Set up your development environment
To set up your development environment:
- Enable and configure HTTPS in the GDK.
- Install
nodeand installmcp-remoteglobally. GDK comes with Node.js but installed AI assistants cannot use the GDK version. - Connect an AI assistant to the MCP server.
Debugging and troubleshooting
Debug Cursor
Add --debug to the mcp-remote command for more detailed logging. View MCP server logs by opening the Output and selecting
MCP:SERVERNAME. For the example below, it would be MCP:user-GitLab-GDK
{
"mcpServers": {
"GitLab-GDK": {
"command": "npx",
"args": [
"mcp-remote",
"https://gdk.test:3443/api/v4/mcp",
"--debug"
],
"env": {
"NODE_TLS_REJECT_UNAUTHORIZED": "0"
}
}
}
}Debug Claude Desktop
Check Node.js version
Claude Desktop uses an unsupported version of Node.js. Create a custom wrapper script that uses a specific version:
#!/bin/bash
# Force use of your Node.js version
NODE_BIN="/PATH_TO_NODE_INSTALL/node/22.17.0/bin/node"
MCP_REMOTE_BIN="/PATH_TO_NODE_INSTALL/node/22.17.0/bin/mcp-remote"
# Run mcp-remote with your Node.js
exec "$NODE_BIN" "$MCP_REMOTE_BIN" "$@"Use the wrapper script in the Claude Desktop configuration.
{
"mcpServers": {
"GitLab-GDK": {
"command": "/PATH_TO_REMOTE_WRAPPER_SCRIPT/mcp-remote-wrapper",
"args": [
"https://gdk.test:3443/api/v4/mcp",
"--debug"
],
"env": {
"NODE_TLS_REJECT_UNAUTHORIZED": "0"
}
}
}
}Debug mcp-remote
Test the authentication from mcp-remote to GDK outside an AI assistant:
NODE_TLS_REJECT_UNAUTHORIZED=0 npx mcp-remote https://gdk.test:3443/api/v4/mcp --debugIf you switch branches, you may experience authentication issues which can include UNABLE_TO_VERIFY_LEAF_SIGNATURE
errors in the logs. The untrusted certificate error in chain is specific to GDK instances that use TLS. The error is
caused by the https client used in Node.js and the mcp-remote library via npx. The https client doesn’t trust
certificates signed outside a bundled certificate authorities list.

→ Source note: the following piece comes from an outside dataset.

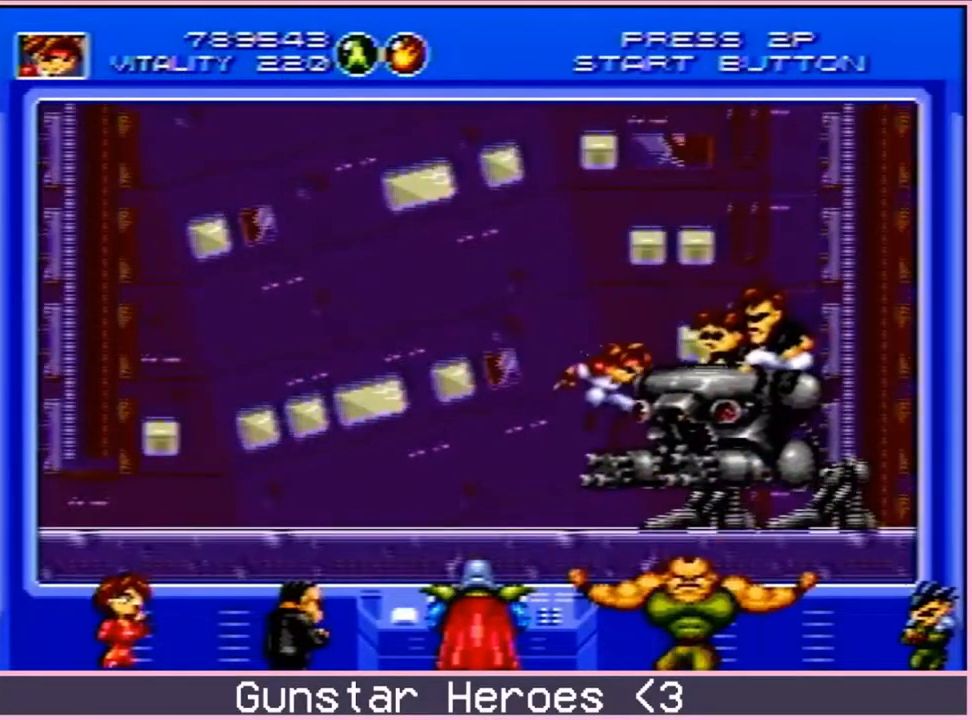
{"buttons": ["C", "DPAD_UP", "DPAD_RIGHT"], "events": [[33, "C", "up"], [200, "C", "down"], [283, "DPAD_LEFT", "down"], [433, "DPAD_LEFT", "up"], [483, "DPAD_RIGHT", "down"], [483, "DPAD_UP", "down"]]}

If encountering authentication issues clearing your ~/.mcp-auth directory, as a last resort, resets stored
credentials for mcp-remote. When the AI Assistant reconnects to the MCP server, a browser window opens to prompt
for authorization.
rm -rf ~/.mcp-authDebug with MCP Inspector
MCP Inspector is an interactive developer tool for testing and debugging MCP servers.
The following command opens an intuitive Web UI for connecting to a server and listing and executing MCP tools:
npx -y @modelcontextprotocol/inspector npxDevelopment workflow
Helpful links
Adding a new tool
The Tool Proposal process
Our current development guidelines remain in early development. As we continue establishing tool development standards - especially for custom and
aggregated tools - we’ve created an interim mcp-tool-review-board committee to evaluate proposed tools before implementation and guide teams planning new MCP tools.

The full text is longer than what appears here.